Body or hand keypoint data
^^^^^^^^

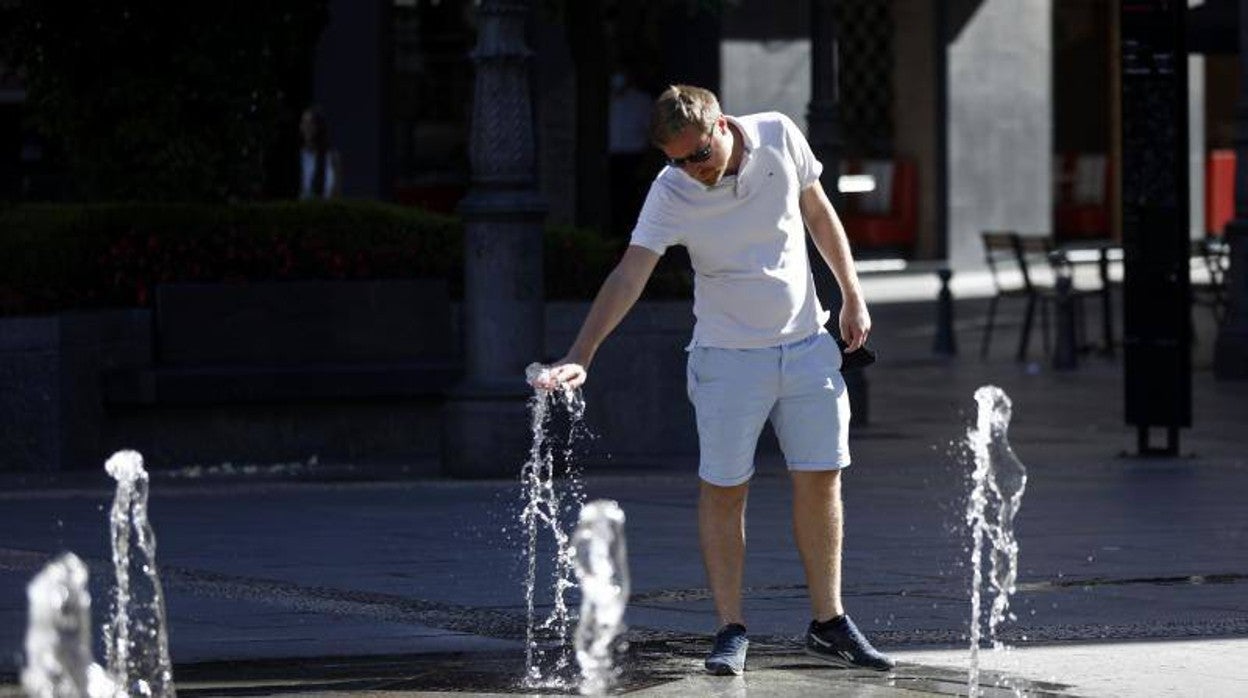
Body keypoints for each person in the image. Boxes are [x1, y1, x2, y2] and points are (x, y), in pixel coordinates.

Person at [532, 85, 894, 675]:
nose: (691, 171)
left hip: (806, 345)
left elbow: (817, 211)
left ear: (721, 125)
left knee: (822, 480)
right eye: (675, 160)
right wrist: (582, 353)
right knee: (726, 488)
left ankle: (829, 623)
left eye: (698, 156)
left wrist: (851, 294)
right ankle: (730, 628)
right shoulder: (672, 190)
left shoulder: (778, 133)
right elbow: (629, 275)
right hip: (727, 359)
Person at [299, 106, 342, 199]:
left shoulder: (331, 156)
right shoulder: (299, 156)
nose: (307, 128)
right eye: (304, 123)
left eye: (311, 124)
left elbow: (336, 190)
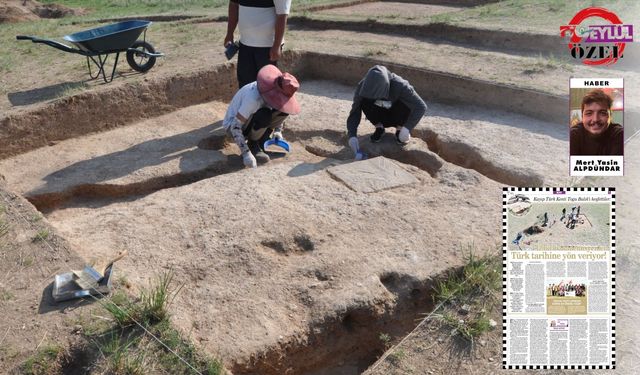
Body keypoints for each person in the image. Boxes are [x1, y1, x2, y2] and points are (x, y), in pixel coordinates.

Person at [222, 64, 300, 168]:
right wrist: (246, 153)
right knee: (264, 115)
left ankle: (262, 140)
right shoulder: (253, 99)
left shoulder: (272, 91)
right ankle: (253, 144)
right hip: (233, 127)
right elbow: (235, 127)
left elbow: (281, 109)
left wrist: (277, 130)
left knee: (283, 110)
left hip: (253, 119)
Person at [346, 65, 428, 158]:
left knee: (406, 103)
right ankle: (379, 127)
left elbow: (421, 106)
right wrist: (352, 135)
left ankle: (399, 129)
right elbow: (355, 111)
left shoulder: (400, 85)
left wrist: (407, 128)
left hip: (397, 113)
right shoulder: (363, 87)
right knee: (364, 101)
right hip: (379, 114)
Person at [224, 0, 292, 88]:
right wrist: (229, 33)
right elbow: (234, 5)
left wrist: (277, 45)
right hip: (245, 44)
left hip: (268, 47)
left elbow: (282, 15)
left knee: (268, 85)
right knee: (246, 85)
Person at [570, 89, 623, 156]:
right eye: (589, 113)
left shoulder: (619, 134)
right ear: (582, 116)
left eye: (602, 113)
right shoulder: (574, 134)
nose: (595, 119)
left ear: (610, 116)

^^^^^^^^

■ TASK REQUIREMENTS ■
Set down only the lines running from the line with "nose: (307, 128)" to the end of the entries, inclusive; omit every picture.

■ SOLUTION ■
nose: (307, 128)
right eye: (304, 123)
left eye: (311, 124)
left elbow: (336, 190)
Body keypoints for each person in the image. Boxes are [x1, y1, x2, y2] and points are (x, y), in pixel coordinates.

Person at [222, 64, 300, 168]:
right wrist: (246, 153)
right knee: (264, 115)
left ankle: (262, 140)
right shoulder: (253, 99)
left shoulder: (272, 91)
right ankle: (253, 144)
right hip: (233, 127)
right elbow: (235, 127)
left elbow: (281, 109)
left wrist: (277, 130)
left knee: (283, 110)
left hip: (253, 119)
Person at [346, 65, 428, 158]:
left knee: (406, 103)
right ankle: (379, 127)
left elbow: (421, 106)
right wrist: (352, 135)
left ankle: (399, 129)
right elbow: (355, 111)
left shoulder: (400, 85)
left wrist: (407, 128)
left hip: (397, 113)
right shoulder: (363, 87)
right knee: (364, 101)
right hip: (379, 114)
Person at [224, 0, 292, 88]:
right wrist: (229, 33)
right elbow: (234, 5)
left wrist: (277, 45)
right hip: (245, 44)
left hip: (268, 47)
left elbow: (282, 15)
left knee: (268, 85)
right knee: (246, 85)
Person at [570, 89, 623, 156]:
right eye: (589, 113)
left shoulder: (619, 134)
right ear: (582, 116)
left eye: (602, 113)
right shoulder: (574, 134)
nose: (595, 119)
left ear: (610, 116)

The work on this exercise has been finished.